◆ Task directions ◆
Copy word for word every line in the records below, from the line containing "pose: elev=330.7 azim=303.6" through the end of the records, including both ends. Leave the pictures out of your answer.

Collected data entries

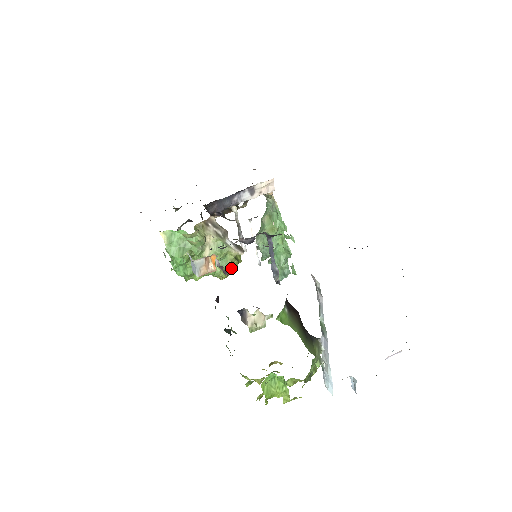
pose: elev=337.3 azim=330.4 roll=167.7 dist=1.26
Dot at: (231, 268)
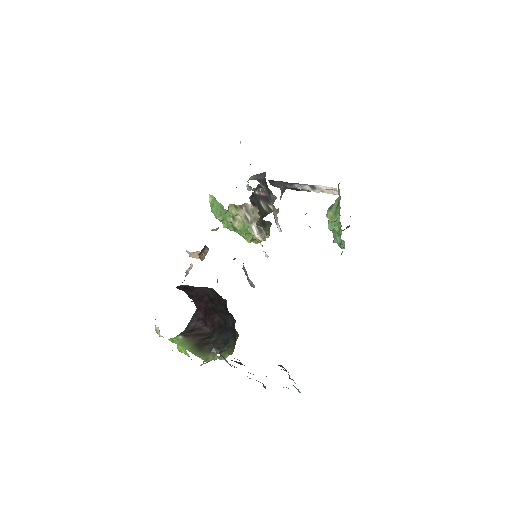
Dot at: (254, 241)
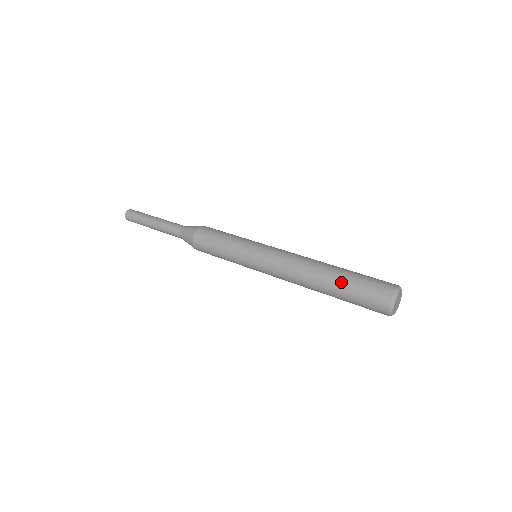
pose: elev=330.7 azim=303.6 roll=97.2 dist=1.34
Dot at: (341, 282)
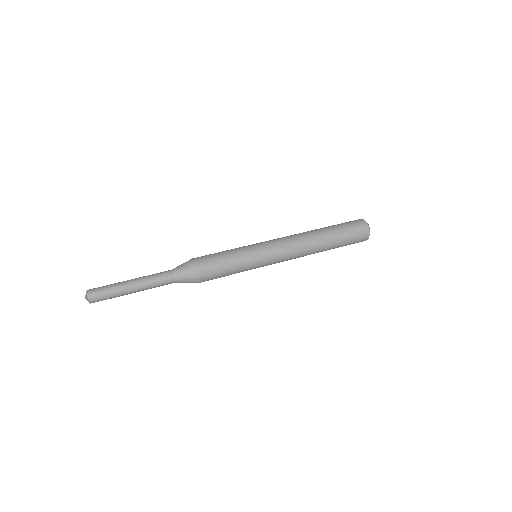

◆ Final result ◆
pose: elev=330.7 azim=303.6 roll=97.2 dist=1.34
Dot at: (341, 282)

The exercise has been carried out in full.